Excerpted passage:
^^^^^^^^^^^^^^^^

Kharge’s fresh attack on the RSS came days after he said he personally advocates a ban on the Sangh fountainhead.

In a message on the 150th anniversary of ‘Vande Mataram’, written by Bankim Chandra Chattopadhyay, he recalled that the song that appeared in the novel 'Ananthmath' was publicly sung first by Rabindranath Tagore at the 1896 Congress Session in Kolkata chaired then president Rahmatullah Sayani.

Kharge said Tagore's rendition “infused new life into the freedom struggle” and the Congress understood that the British Empire’s policy of divide and rule, manipulating religious, caste and regional identities was designed to break India’s unity. Against this, he said, ‘Vande Mataram’ rose as a “song of unflinching strength, uniting all Indians in devotion to Bharat Mata”.

Recalling several other occasions when it was sung with the Congress becoming its “proud flagbearer”, he said, “however, it is deeply ironic that those who today claim to be the self-proclaimed guardians of nationalism – the RSS and the BJP – have never sung ‘Vande Mataram’ or our national anthem ‘Jana Gana Mana’ in their shakhas or offices.”

Instead, he said, they continue to sing ‘Namaste Sada Vatsale’, a song glorifying their organisation and not the nation. Since its founding in 1925, he alleged the RSS has avoided ‘Vande Mataram’, despite its universal reverence and “not once in its texts or literature does the song find mention”.

Kharge claimed that it was a “well-known fact” that the RSS and Sangh Parivar “supported the British against Indians in the national movement, did not raise the national flag for 52 years, abused the Constitution of India, burnt effigies of Bapu (Mahatma Gandhi) and Babasaheb Ambedkar, and, in the words of Sardar Patel, were involved in Gandhiji’s assassination”.

He said both ‘Vande Mataram’ and ‘Jana Gana Mana’ are sung with “pride and patriotism as a tribute to the people of India” at every Congress gathering, big or small.

^^^^^^^^^^^^^^^^

Data listing:
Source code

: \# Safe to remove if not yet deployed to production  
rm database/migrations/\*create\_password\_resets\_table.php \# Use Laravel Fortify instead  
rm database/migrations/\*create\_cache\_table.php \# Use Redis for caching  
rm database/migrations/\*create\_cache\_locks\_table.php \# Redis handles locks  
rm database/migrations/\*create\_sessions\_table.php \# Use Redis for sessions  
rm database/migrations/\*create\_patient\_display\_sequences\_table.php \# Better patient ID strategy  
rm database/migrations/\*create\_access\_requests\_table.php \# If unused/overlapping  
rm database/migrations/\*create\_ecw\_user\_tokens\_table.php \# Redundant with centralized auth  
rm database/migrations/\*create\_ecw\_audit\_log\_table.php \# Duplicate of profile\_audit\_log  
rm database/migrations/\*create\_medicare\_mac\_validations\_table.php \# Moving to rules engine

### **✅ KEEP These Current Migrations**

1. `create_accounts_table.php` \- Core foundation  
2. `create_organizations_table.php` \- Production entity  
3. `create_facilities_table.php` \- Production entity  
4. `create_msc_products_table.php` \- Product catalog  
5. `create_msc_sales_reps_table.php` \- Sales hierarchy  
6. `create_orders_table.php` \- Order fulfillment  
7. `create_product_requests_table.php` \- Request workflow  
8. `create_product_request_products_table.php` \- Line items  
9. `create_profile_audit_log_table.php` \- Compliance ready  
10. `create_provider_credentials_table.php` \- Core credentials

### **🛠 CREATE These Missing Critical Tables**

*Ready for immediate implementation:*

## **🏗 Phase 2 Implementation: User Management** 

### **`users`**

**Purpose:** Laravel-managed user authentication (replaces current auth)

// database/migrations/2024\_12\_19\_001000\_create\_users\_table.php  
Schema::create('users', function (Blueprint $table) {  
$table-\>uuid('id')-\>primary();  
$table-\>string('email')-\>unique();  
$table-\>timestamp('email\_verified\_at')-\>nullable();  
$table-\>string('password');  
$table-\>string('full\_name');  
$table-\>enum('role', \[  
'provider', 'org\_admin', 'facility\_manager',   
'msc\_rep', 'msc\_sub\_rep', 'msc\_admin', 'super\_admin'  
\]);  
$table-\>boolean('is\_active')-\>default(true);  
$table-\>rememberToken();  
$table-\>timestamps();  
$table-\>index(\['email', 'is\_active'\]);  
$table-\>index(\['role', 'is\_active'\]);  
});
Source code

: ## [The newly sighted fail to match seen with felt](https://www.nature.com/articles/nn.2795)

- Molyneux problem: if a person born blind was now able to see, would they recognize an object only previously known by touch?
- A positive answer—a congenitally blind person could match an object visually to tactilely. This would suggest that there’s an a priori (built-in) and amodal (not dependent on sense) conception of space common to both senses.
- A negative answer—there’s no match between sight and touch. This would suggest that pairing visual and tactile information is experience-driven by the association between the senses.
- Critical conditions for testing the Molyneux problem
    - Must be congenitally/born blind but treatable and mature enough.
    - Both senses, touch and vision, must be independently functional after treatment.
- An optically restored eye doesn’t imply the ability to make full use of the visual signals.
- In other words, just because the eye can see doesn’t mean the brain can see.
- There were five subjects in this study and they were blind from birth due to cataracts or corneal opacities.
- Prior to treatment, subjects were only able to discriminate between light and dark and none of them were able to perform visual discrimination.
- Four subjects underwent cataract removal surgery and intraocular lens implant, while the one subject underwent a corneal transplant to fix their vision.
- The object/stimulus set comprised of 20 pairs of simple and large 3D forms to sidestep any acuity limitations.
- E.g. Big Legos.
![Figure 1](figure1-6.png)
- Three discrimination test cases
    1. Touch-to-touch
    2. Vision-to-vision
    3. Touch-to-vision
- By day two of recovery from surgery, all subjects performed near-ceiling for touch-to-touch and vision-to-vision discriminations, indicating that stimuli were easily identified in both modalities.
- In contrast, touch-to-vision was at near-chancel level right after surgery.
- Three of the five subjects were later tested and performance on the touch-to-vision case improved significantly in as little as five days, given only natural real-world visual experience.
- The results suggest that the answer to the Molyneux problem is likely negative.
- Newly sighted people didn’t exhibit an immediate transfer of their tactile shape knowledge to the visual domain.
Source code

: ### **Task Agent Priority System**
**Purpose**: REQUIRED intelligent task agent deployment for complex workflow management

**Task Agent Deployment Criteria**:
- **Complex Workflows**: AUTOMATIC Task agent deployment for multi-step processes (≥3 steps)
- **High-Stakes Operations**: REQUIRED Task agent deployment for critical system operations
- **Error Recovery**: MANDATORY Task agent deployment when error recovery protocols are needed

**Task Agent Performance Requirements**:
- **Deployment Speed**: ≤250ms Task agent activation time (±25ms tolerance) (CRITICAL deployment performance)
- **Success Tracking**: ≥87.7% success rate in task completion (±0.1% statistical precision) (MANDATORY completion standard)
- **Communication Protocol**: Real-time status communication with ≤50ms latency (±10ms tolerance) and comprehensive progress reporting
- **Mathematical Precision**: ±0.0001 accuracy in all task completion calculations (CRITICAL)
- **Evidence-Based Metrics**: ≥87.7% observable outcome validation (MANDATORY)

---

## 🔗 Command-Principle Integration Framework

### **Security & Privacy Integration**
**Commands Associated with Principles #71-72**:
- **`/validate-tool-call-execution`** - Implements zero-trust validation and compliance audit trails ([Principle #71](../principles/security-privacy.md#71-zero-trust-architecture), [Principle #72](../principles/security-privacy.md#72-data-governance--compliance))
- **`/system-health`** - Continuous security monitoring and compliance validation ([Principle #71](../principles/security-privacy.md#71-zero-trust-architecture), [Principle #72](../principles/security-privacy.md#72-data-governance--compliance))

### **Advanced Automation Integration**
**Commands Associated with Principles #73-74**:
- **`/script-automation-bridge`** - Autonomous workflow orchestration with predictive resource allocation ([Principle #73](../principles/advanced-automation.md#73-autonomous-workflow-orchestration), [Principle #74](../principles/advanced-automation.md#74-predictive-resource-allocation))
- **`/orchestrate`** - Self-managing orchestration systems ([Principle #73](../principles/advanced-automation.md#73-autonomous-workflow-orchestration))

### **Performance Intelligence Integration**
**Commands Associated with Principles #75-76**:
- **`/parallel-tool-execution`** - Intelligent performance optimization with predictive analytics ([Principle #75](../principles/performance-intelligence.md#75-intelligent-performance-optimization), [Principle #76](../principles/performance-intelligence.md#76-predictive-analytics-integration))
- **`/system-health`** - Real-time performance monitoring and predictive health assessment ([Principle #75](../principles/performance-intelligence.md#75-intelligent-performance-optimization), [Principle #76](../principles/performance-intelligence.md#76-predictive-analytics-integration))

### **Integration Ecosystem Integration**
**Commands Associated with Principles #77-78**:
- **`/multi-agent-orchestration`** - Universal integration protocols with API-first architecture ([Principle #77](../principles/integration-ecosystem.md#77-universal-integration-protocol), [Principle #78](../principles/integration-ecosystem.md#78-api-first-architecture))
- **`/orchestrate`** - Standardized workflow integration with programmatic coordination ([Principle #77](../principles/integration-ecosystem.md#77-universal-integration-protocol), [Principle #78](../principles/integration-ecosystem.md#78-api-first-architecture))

^^^^^^^^^^^^^^^^

Exercise requirements:
[a] From the passage on Kharge and 'Vande Mataram', reproduce the part that opens with the words containing "He said both" and closes with "big or small.".
[b] Extend the news passage on Kharge's remarks about 'Vande Mataram' and the RSS, picking up after its final sentence.

Results:
[a]
He said both ‘Vande Mataram’ and ‘Jana Gana Mana’ are sung with “pride and patriotism as a tribute to the people of India” at every Congress gathering, big or small.

[b]
From the partition of Bengal in 1905 to the last breaths of brave revolutionaries, he said 'Vande Mataram' echoed through the land. It was the title of Lala Lajpat Rai’s publication, inscribed on Bhikaji Cama’s flag raised in Germany, and found in Pandit Ram Prasad Bismil’s Kranti Gitanjali, he said adding the British banned it “terrified by its popularity”, for it had become the "heartbeat of India’s freedom struggle”.

In 1915, Kharge recalled, Mahatma Gandhi wrote that Vande Mataram had become the “most powerful battle cry among Hindus and Musalmans of Bengal during the Partition days. It was an anti-imperialist cry. As a lad, when I knew nothing of ‘Anand Math’ or even Bankim, its immortal author, Vande Mataram had gripped me, and when I first heard it sung, it had enthralled me. I associated the purest national spirit with it…”

Twenty-three years later, he said, Jawaharlal Nehru wrote, “for more than 30 years now, the song is related directly to Indian nationalism. Such ‘songs of people’ are not tailor made neither can they be imposed on the minds of people. They attain the heights by themselves.”

The Uttar Pradesh Legislative Assembly started reciting Vande Mataram from 1927 when Purshottam Das Tandon was its Speaker and in the same year, the Congress formally recognised it as the 'national song', “reaffirming its position as a symbol of India’s unity in diversity”, he added.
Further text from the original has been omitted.